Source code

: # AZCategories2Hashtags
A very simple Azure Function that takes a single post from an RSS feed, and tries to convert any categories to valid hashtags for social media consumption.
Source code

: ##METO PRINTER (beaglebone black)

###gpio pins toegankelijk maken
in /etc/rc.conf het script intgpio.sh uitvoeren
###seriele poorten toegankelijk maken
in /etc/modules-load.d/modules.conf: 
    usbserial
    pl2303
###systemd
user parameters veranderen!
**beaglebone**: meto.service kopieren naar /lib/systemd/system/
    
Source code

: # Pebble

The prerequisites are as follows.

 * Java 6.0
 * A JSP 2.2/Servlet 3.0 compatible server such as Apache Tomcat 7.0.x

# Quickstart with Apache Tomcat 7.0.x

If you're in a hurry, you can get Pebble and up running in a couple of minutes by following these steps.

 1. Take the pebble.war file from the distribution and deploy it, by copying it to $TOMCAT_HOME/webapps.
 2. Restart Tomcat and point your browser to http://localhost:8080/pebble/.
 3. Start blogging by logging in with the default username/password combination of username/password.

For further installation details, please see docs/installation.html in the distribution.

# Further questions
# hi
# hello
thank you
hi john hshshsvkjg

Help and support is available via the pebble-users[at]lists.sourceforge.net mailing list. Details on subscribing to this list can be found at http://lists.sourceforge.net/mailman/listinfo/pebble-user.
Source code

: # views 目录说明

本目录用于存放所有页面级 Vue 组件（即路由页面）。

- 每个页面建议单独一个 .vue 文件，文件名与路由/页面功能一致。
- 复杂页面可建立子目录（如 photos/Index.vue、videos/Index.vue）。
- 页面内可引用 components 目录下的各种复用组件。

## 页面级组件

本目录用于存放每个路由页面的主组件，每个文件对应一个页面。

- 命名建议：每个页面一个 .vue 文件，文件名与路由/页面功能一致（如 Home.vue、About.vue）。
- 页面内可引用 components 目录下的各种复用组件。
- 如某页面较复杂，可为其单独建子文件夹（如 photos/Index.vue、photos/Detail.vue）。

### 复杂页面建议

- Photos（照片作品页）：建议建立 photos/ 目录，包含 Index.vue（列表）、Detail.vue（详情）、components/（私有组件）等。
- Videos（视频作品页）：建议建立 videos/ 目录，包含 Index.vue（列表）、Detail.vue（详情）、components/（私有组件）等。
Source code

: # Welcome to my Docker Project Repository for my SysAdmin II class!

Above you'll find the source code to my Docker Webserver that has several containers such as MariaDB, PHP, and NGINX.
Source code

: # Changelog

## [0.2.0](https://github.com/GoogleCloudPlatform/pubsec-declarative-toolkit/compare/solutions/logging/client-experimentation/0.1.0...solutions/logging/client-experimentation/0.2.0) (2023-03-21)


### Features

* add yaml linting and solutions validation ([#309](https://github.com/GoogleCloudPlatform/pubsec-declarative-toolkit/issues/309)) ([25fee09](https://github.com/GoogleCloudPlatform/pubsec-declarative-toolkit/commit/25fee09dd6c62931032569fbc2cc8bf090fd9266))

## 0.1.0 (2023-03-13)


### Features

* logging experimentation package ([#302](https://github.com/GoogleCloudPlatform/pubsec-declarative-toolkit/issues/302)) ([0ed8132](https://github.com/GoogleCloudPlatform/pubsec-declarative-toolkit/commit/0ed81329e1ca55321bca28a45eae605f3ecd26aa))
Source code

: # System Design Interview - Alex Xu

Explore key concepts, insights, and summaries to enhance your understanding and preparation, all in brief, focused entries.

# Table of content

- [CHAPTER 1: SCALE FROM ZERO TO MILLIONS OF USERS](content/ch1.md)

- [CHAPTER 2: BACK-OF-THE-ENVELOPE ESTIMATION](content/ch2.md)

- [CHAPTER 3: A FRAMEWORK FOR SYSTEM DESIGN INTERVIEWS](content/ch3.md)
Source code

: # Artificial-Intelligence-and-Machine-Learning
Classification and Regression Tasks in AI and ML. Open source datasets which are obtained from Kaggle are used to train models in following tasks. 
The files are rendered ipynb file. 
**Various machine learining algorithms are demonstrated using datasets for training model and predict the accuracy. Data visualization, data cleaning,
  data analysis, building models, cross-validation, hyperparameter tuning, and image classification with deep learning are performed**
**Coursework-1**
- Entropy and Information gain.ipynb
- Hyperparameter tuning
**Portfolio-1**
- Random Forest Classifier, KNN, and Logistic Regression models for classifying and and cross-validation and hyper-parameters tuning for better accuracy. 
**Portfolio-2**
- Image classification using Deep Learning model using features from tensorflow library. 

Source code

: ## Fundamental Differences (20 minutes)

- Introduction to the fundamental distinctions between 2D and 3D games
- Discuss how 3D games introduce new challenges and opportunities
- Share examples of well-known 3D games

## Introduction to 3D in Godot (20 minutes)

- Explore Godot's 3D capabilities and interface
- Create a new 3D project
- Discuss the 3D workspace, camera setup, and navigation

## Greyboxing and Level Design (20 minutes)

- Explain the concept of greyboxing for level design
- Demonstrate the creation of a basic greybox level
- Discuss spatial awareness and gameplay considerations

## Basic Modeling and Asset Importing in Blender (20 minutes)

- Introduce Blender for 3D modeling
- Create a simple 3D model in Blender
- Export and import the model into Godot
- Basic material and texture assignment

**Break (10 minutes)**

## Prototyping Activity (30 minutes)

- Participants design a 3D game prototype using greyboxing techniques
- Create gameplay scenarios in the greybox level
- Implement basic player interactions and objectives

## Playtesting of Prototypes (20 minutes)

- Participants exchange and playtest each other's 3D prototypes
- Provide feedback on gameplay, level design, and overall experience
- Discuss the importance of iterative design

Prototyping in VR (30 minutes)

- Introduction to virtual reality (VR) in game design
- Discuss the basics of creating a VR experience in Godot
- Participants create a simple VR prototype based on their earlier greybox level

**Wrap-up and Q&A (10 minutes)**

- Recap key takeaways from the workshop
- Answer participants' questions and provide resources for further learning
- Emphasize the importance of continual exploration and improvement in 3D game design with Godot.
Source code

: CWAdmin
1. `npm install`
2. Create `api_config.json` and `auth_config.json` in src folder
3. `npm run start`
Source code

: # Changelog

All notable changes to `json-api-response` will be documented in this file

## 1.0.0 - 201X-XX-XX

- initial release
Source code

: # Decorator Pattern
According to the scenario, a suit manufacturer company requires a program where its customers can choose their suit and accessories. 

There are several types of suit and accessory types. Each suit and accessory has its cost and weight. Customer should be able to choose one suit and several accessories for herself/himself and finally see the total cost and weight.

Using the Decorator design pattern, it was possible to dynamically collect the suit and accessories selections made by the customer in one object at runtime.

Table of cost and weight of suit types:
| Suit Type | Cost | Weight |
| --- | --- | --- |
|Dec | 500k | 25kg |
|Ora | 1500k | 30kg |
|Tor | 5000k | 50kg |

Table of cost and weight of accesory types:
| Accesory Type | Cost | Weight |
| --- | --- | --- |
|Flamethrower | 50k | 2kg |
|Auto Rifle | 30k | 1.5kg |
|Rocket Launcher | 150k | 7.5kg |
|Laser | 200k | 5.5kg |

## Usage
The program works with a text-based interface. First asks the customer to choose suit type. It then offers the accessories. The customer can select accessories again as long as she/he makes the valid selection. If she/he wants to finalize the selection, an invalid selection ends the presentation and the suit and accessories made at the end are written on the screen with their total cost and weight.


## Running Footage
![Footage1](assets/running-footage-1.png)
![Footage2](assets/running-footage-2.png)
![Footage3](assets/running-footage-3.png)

* * *

Activity => Search the entries above for the word "cross" and copy each line where it appears.

Answer =>
  data analysis, building models, cross-validation, hyperparameter tuning, and image classification with deep learning are performed**
- Random Forest Classifier, KNN, and Logistic Regression models for classifying and and cross-validation and hyper-parameters tuning for better accuracy. 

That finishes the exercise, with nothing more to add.